I don’t talk about my consulting gigs much on this blog, since there is surprisingly little overlap between my money-making work and my writing. But many people seem to be very curious about precisely what sort of consulting I do, and how that side of ribbonfarm operates. Unfortunately, it’s hard to explain without talking about actual cases, and I can’t share details of most engagements due to confidentiality constraints. But fortunately, one of my recent clients agreed to let me write up minimally pseudonymized account of a brief gig I did with them a while back.  So here goes.

It all began when my phone rang at 1 AM on a Tuesday morning a few months ago. The caller launched right into it the moment I answered.

“Oh thank God! Donna has the ‘flu…I tried calling Guanxi Gao, but I can’t reach him. I left a message but… omigod, we’re going to run out of inventory by Friday, what are we going to do?”

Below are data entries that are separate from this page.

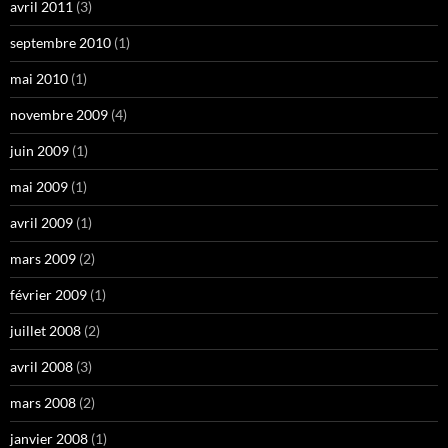
avril 2011
(3)
septembre 2010
(1)
mai 2010
(1)
novembre 2009
(4)
juin 2009
(1)
mai 2009
(1)
avril 2009
(1)
mars 2009
(2)
février 2009
(1)
juillet 2008
(2)
avril 2008
(3)
mars 2008
(2)
janvier 2008
(1)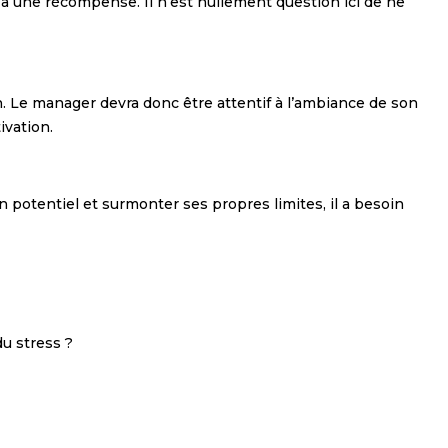
à une récompense. Il n’est nullement question ici de ne
n. Le manager devra donc être attentif à l’ambiance de son
ivation.
n potentiel et surmonter ses propres limites, il a besoin
du stress ?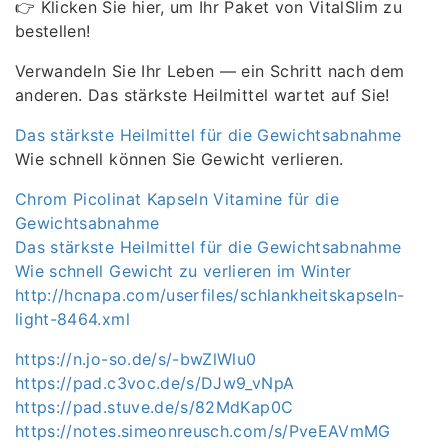
👉 Klicken Sie hier, um Ihr Paket von VitalSlim zu
bestellen!
Verwandeln Sie Ihr Leben — ein Schritt nach dem
anderen. Das stärkste Heilmittel wartet auf Sie!
Das stärkste Heilmittel für die Gewichtsabnahme
Wie schnell können Sie Gewicht verlieren.
Chrom Picolinat Kapseln Vitamine für die
Gewichtsabnahme
Das stärkste Heilmittel für die Gewichtsabnahme
Wie schnell Gewicht zu verlieren im Winter
http://hcnapa.com/userfiles/schlankheitskapseln-
light-8464.xml
https://n.jo-so.de/s/-bwZlWlu0
https://pad.c3voc.de/s/DJw9_vNpA
https://pad.stuve.de/s/82MdKap0C
https://notes.simeonreusch.com/s/PveEAVmMG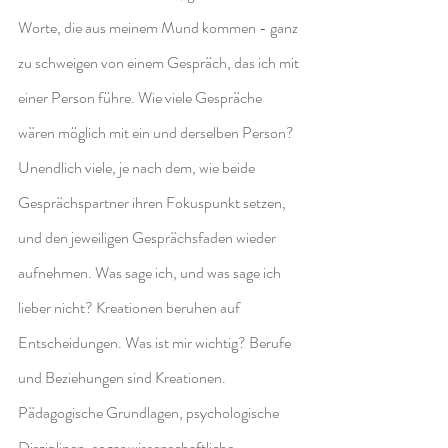
Worte, die aus meinem Mund kommen - ganz 
zu schweigen von einem Gespräch, das ich mit 
einer Person führe. Wie viele Gespräche 
wären möglich mit ein und derselben Person? 
Unendlich viele, je nach dem, wie beide 
Gesprächspartner ihren Fokuspunkt setzen, 
und den jeweiligen Gesprächsfaden wieder 
aufnehmen. Was sage ich, und was sage ich 
lieber nicht? Kreationen beruhen auf 
Entscheidungen. Was ist mir wichtig? Berufe 
und Beziehungen sind Kreationen. 
Pädagogische Grundlagen, psychologische 
Disziplinen, sogar wissenschaftliche 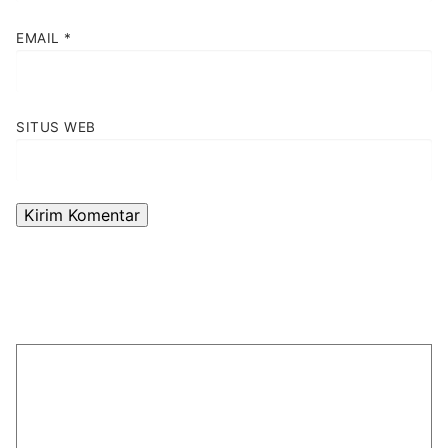
EMAIL
*
SITUS WEB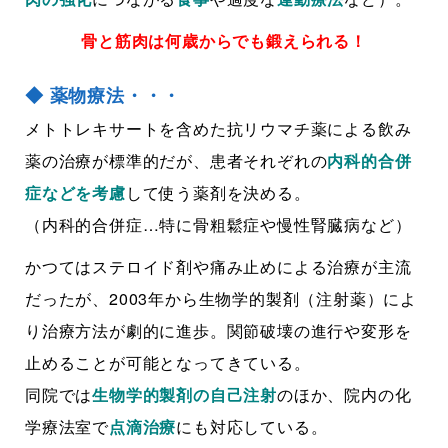
骨と筋肉は何歳からでも鍛えられる！
◆ 薬物療法・・・
メトトレキサートを含めた抗リウマチ薬による飲み
薬の治療が標準的だが、患者それぞれの
内科的合併
症などを考慮
して使う薬剤を決める。
（内科的合併症…特に骨粗鬆症や慢性腎臓病など）
かつてはステロイド剤や痛み止めによる治療が主流
だったが、2003年から生物学的製剤（注射薬）によ
り治療方法が劇的に進歩。関節破壊の進行や変形を
止めることが可能となってきている。
同院では
生物学的製剤の自己注射
のほか、院内の化
学療法室で
点滴治療
にも対応している。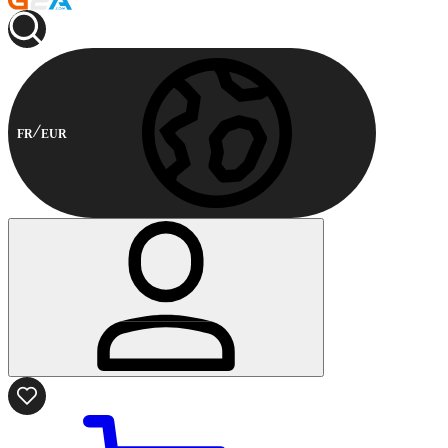
FR
EUR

If you aren’t used to the consulting world, this is how most engagements begin: you’re dropped into a panicked conversation in the middle of a crisis that has already been unfolding for sometime.

Luckily, I was not yet in bed, but doing some routine Open Twitter Operations from the Ribbonfarm Consulting Command Center.

I hit the red alert button on my desk, which turned off all but one of the 16 flat-panel displays that line one wall of the darkened main room of the RCCC. The one that stayed on showed a blank 2×2 grid with a flashing lemon-yellow border. The speakers switched from Mongolian throat singing to a steady pip…pip…pip. 

16panel

Many consultants today use more complicated first-responder protocols, but I am old-fashioned. One clean vertical stroke, one clean horizontal stroke, at most 10 quick labels, and you’ve got your Situation all Awared-Up in the top right. 75% complexity reduction in minutes.

Ten seconds into the call, and I was already set up to Observe, Orient, Decide and Act. This is the sort of agility my clients have come to expect from me.